The biggest problem with the idea of ‘networking’ is that it is a bad idea. Why? Because as it is usually practiced, networking consists of going out and making a whole bunch of new connections, and then hoping that something good will come of them. It is much more productive to think about your position within the network as you create connections. Once we have creatively made connections between ideas (which is the core creative act in innovation), we have to get our new ideas to spread. We do this by connecting the ideas to people.

When we analyse networks, the basic assumption that we make is that network structure is important. In practical terms, what this means is that the overall structure of the network is important to how well it functions, and our personal effectiveness within our networks depends upon our positions inside those networks as much as on the number of connections that we have.

Here’s an example. One line of network research has been built around Ronald Burt’s idea of structural holes – it is discussed nicely here by danah boyd. The idea is that in large networks, there are often major clusters within them that are not connected – the gap between the clusters is a structural hole. It can be very profitable to be the one that fills that hole by connecting the two clusters. And you can fill a structural hole even if you don’t have a lot of connections – here’s an example from one of my research papers:

In this network, the actor at node 5 has a lot of power, because all information from the two clusters must pass through her. Burt’s original argument was that from an economic perspective, filling a structural hole was one of the best things that you can do. He has gone on to show that filling structural holes leads to creativity – it’s the power of connecting ideas again!

However, from a network perspective, you can see how this structure isn’t so good. There is only one path for information and ideas to pass from one cluster to the other. If this were an organisation, this would be a horrible structure to have. Valdis Krebs and June Holley talk about how to address this problem through network weaving. The key idea here is that you should try to fill triangles. Valdis illustrates the idea by telling the story of how Ed Morrison connected up two people that he knew from the Oklahoma City Chamber of Commerce and Commerce Lexington, who were facing similar problems.

You can see here that the triangle starts with Ed filling a structural hole.
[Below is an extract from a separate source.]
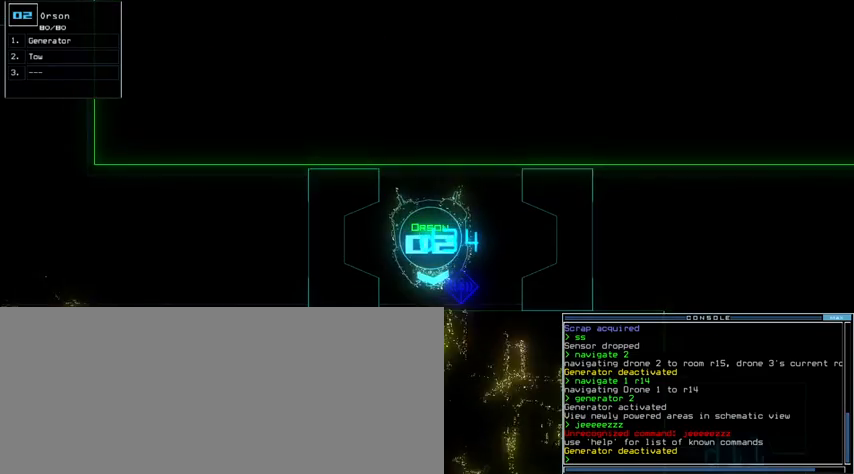
{"keys": [], "events": [[433, "3", "down"], [500, "3", "up"]]}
But instead of acting as a broker, he acts as a builder – and connects Lynda and Cynthia to each other by introducing them and initiating a conversation about their common problems.

The key idea in network weaving is that filling in triangles leads to better-functioning networks. The trade-offs that you get for giving up your position in a structural hole are twofold: you gain stature and social capital by connecting people up, and the network becomes more capable of generating beneficial ideas that you can use yourself. June explains this really well in her talk ‘Networks in a Networked World’, which you can find on this page.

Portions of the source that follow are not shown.